▶ [TASK TO COMPLETE] Could you reproduce all the entries under this sentence exactly, leaving the images aside?

[Records contained in a dataset]
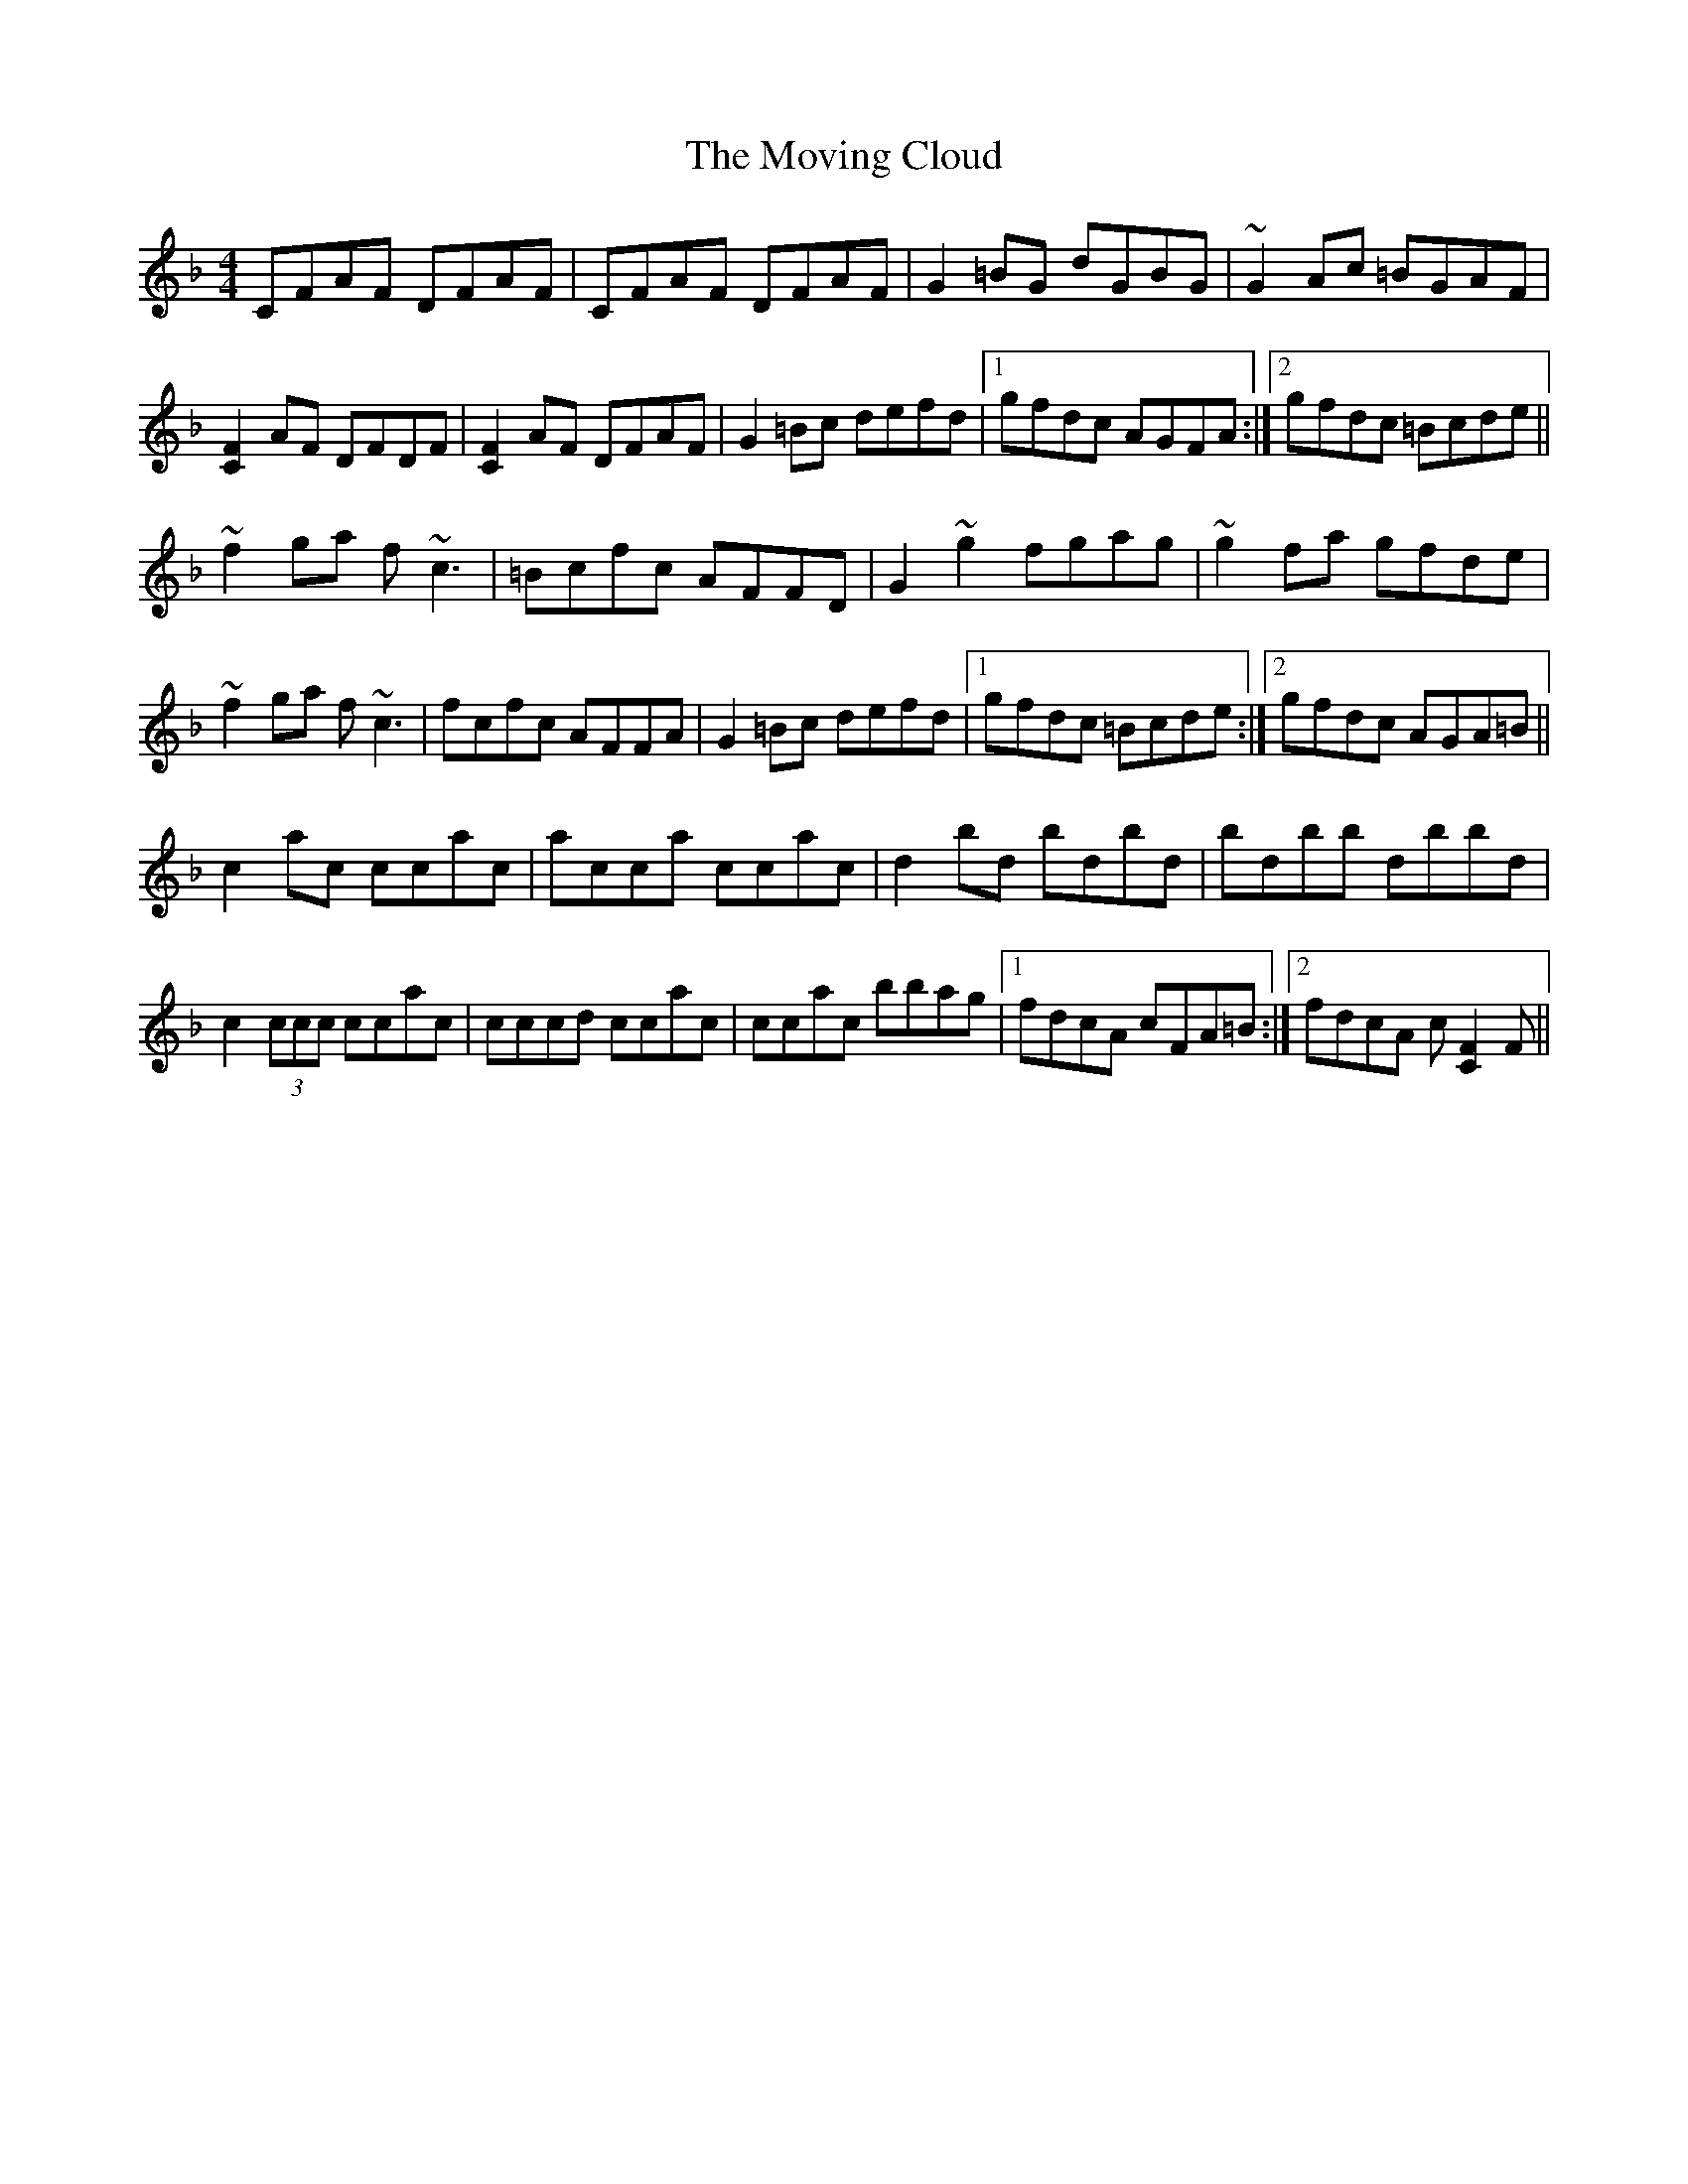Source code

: X: 28010
T: Moving Cloud, The
R: reel
M: 4/4
K: Fmajor
CFAF DFAF|CFAF DFAF|G2=BG dGBG|~G2Ac =BGAF|
[C2F2]AF DFDF|[C2F2]AF DFAF|G2=Bc defd|1 gfdc AGFA:|2 gfdc =Bcde||
~f2ga f~c3|=Bcfc AFFD|G2~g2 fgag|~g2fa gfde|
~f2ga f~c3|fcfc AFFA|G2=Bc defd|1 gfdc =Bcde:|2 gfdc AGA=B||
c2ac ccac|acca ccac|d2bd bdbd|bdbb dbbd|
c2 (3ccc ccac|cccd ccac|ccac bbag|1 fdcA cFA=B:|2 fdcA c[C2F2]F||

▶ [TASK RESULT]
Source code

: X: 28010
T: Moving Cloud, The
R: reel
M: 4/4
K: Fmajor
CFAF DFAF|CFAF DFAF|G2=BG dGBG|~G2Ac =BGAF|
[C2F2]AF DFDF|[C2F2]AF DFAF|G2=Bc defd|1 gfdc AGFA:|2 gfdc =Bcde||
~f2ga f~c3|=Bcfc AFFD|G2~g2 fgag|~g2fa gfde|
~f2ga f~c3|fcfc AFFA|G2=Bc defd|1 gfdc =Bcde:|2 gfdc AGA=B||
c2ac ccac|acca ccac|d2bd bdbd|bdbb dbbd|
c2 (3ccc ccac|cccd ccac|ccac bbag|1 fdcA cFA=B:|2 fdcA c[C2F2]F||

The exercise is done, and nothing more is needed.